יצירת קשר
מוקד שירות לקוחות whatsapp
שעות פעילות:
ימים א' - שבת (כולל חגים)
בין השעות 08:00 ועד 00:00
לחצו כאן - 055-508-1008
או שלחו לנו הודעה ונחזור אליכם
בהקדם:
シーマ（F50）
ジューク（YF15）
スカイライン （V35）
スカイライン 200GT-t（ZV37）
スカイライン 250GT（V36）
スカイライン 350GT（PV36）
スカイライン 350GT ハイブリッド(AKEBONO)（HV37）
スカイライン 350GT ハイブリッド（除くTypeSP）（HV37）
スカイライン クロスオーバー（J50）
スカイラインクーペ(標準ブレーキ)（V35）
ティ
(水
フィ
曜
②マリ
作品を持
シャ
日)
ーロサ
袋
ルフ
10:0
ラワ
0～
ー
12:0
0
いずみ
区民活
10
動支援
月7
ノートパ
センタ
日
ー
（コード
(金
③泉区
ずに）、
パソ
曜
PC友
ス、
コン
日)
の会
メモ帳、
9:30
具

* * *

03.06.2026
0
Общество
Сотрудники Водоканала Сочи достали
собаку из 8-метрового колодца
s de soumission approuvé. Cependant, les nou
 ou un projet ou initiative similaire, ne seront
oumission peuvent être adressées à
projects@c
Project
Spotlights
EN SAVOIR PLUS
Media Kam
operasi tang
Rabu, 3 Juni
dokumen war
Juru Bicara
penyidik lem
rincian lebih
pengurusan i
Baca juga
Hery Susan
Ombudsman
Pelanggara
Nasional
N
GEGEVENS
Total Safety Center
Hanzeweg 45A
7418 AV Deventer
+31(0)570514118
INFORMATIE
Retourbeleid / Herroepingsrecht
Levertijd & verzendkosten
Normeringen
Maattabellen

* * *

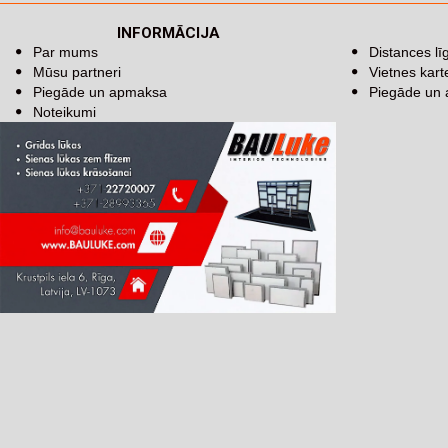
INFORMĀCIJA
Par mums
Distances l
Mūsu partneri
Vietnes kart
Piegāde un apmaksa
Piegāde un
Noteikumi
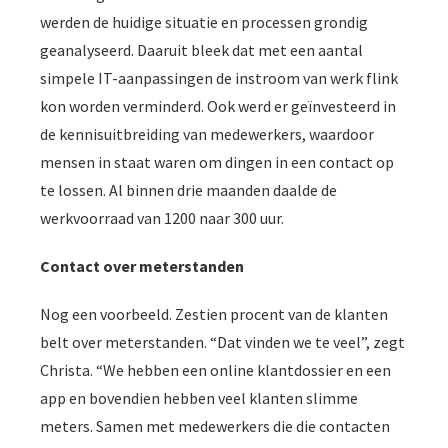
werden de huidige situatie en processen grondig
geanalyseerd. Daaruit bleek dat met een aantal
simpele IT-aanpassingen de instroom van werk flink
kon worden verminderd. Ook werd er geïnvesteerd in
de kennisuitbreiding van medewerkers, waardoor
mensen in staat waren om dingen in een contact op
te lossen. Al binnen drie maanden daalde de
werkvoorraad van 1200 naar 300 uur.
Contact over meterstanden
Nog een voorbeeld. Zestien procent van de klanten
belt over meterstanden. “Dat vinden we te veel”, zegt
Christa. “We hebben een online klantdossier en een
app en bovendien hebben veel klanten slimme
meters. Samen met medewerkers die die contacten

* * *

Reproduce the lines in the records above, starting with the line that contains "werden de huidige" and ending with the line that contains "meters. Samen met", including both of those lines.

werden de huidige situatie en processen grondig
geanalyseerd. Daaruit bleek dat met een aantal
simpele IT-aanpassingen de instroom van werk flink
kon worden verminderd. Ook werd er geïnvesteerd in
de kennisuitbreiding van medewerkers, waardoor
mensen in staat waren om dingen in een contact op
te lossen. Al binnen drie maanden daalde de
werkvoorraad van 1200 naar 300 uur.
Contact over meterstanden
Nog een voorbeeld. Zestien procent van de klanten
belt over meterstanden. “Dat vinden we te veel”, zegt
Christa. “We hebben een online klantdossier en een
app en bovendien hebben veel klanten slimme
meters. Samen met medewerkers die die contacten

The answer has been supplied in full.